Asda has announced that its chief operating officer Roger Burnley will take the helm as president and chief executive in the new year.
Burnley, who is also the current deputy chief executive, will succeed Sean Clarke who will resign at the end of this year.
Burnley’s promotion to the top job will be effective from January 1.
While Clarke has only been in his role since July last year, the Big 4 grocer’s US parent company, Walmart, said it had a long-standing plan to Burnley to be chief executive after he rejoined Asda 12 months ago.
“Roger was purposefully brought back to Asda to partner with Sean ahead of the transition to Roger taking up the position of CEO,” Walmart International chief executive Dave Cheesewright said.
“He and Sean have worked as a great team and I’m really confident in Roger’s ability to continue building upon our returning momentum.”
Burnley’s previous stint with Asda was between 1996 and 2002, when he was supply chain director.

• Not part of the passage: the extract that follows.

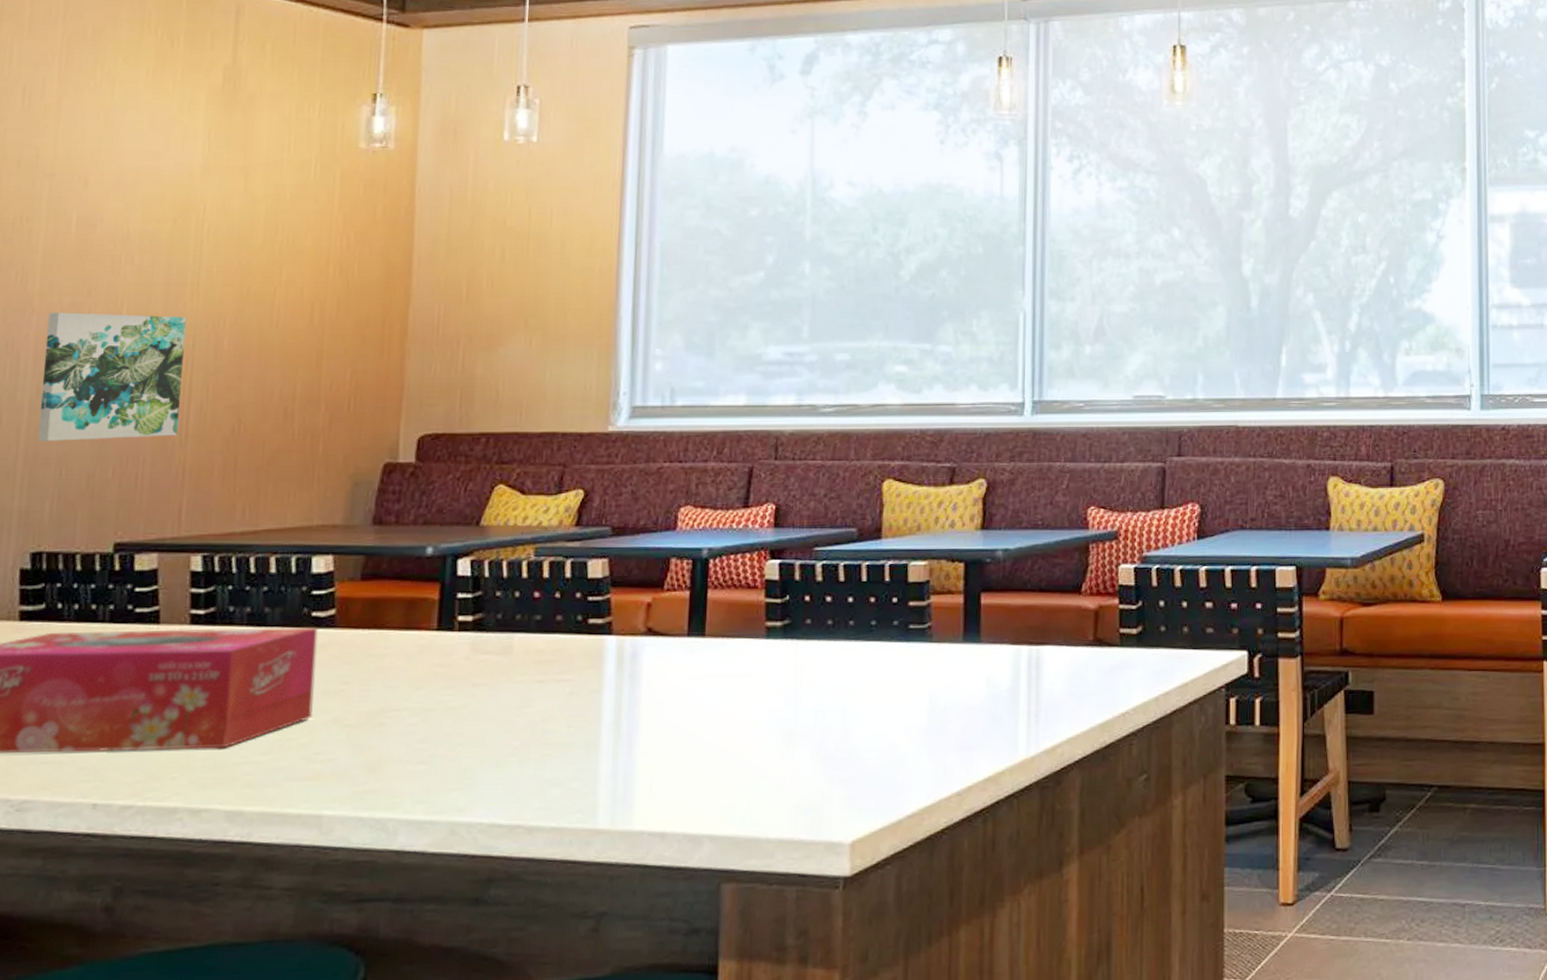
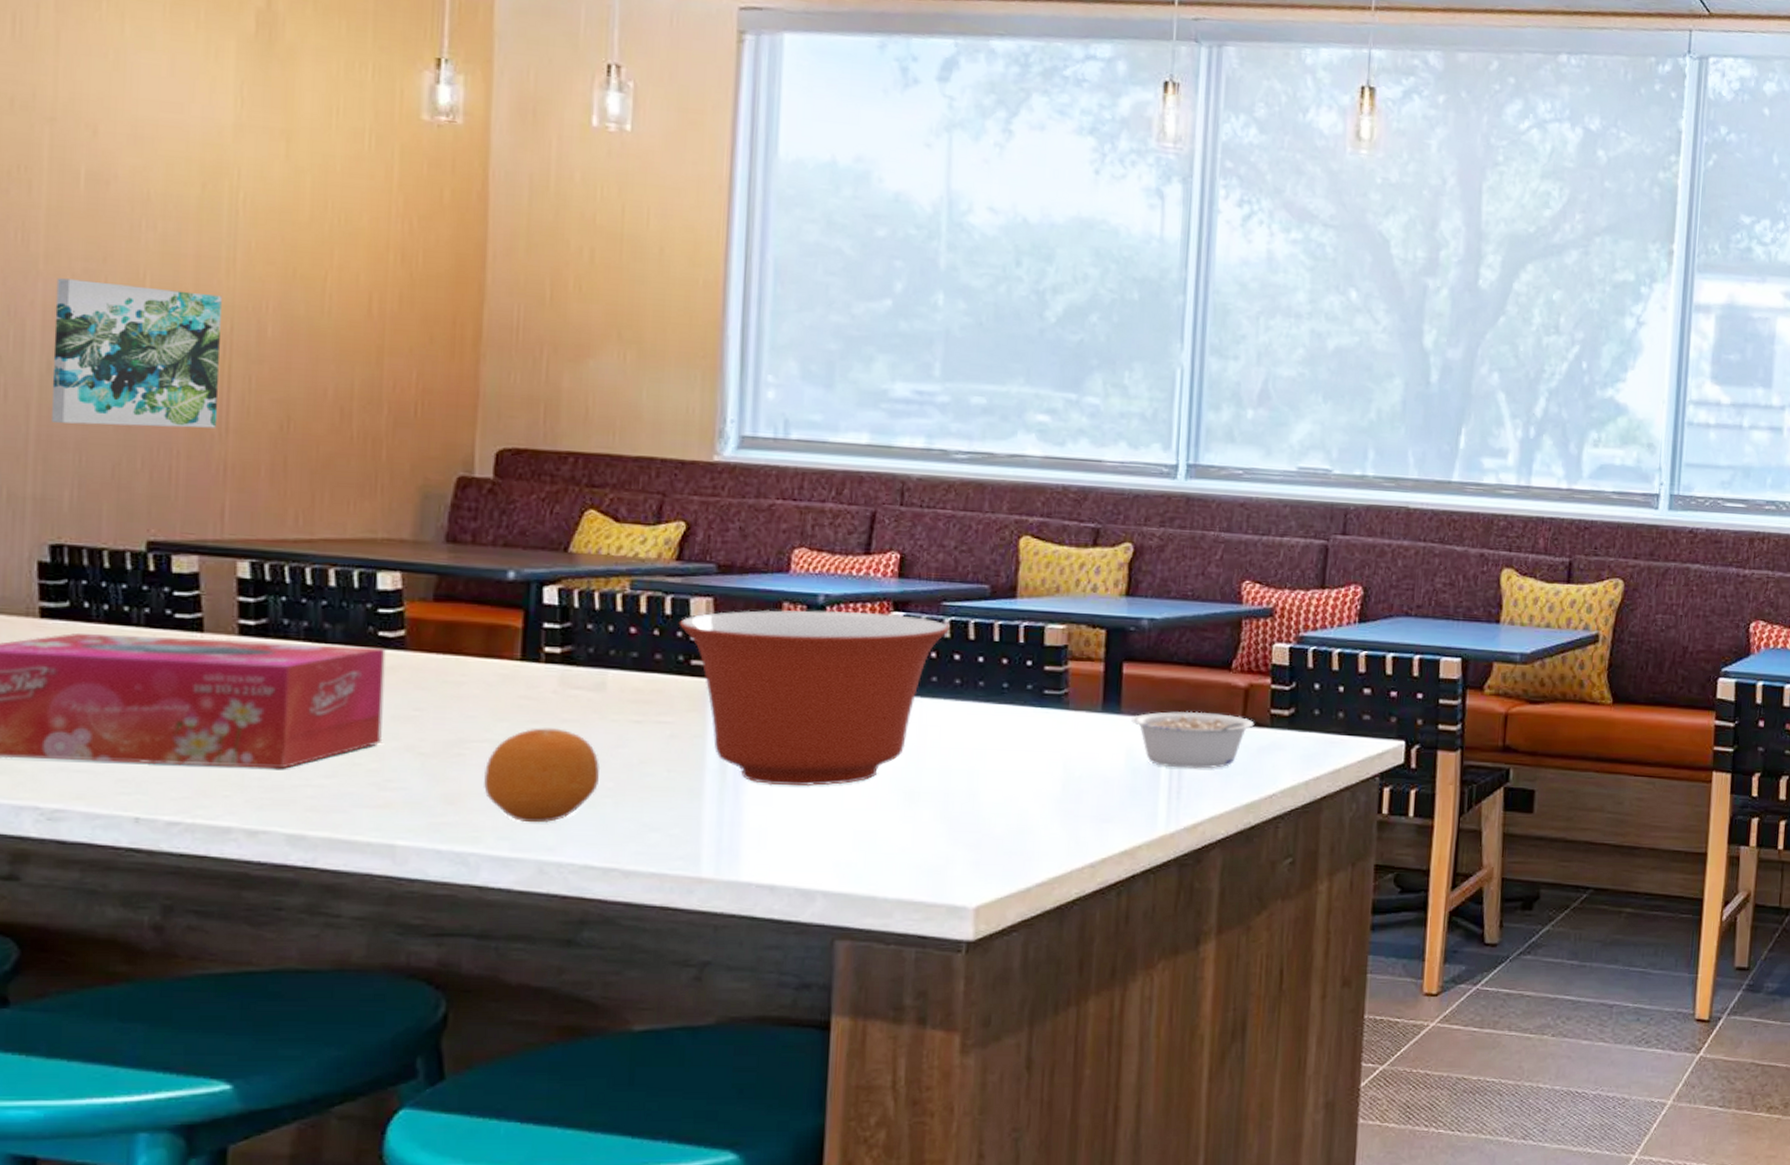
fruit: none [402,693,507,786] -> present [484,728,601,823]
mixing bowl: none [577,562,821,735] -> present [678,609,949,787]
legume: none [990,635,1105,692] -> present [1131,711,1255,769]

Cheesewright said Clarke would “remain engaged” with Walmart once he steps down from Asda, as well as take “some time out”.
Price cuts and store improvements recently helped Asda achieve its first rise in quarterly like-for-like sales in three years.
Despite ending a slump that lasted 11 consecutive quarters, the Big 4 grocer was still seeking to cut costs – which includes hundreds of redundancies and scores of store closures announced in September.
The retailer has struggled to keep its head above water amid increasing pressure from discounters Aldi and Lidl and larger rivals solidifying their offering with convenience and supplier acquisitions.
A return to shop price inflation following the fall in the pound and the appointment of Clarke last year have so far shown marginal signs of improvement for Asda, and analysts expect this trend to continue.
Full year results for 2016 filed at Companies House revealed it was the weakest of the Big 4 in the UK’s supermarket wars, with a sales drop 3.2 per cent to £21.7 billion and pre-tax profits slumping by almost 19 per cent to £791.7 million.
In its second quarter of the current year, the supermarket posted a return a growth with a 1.8 per cent rise in like-for-like sales.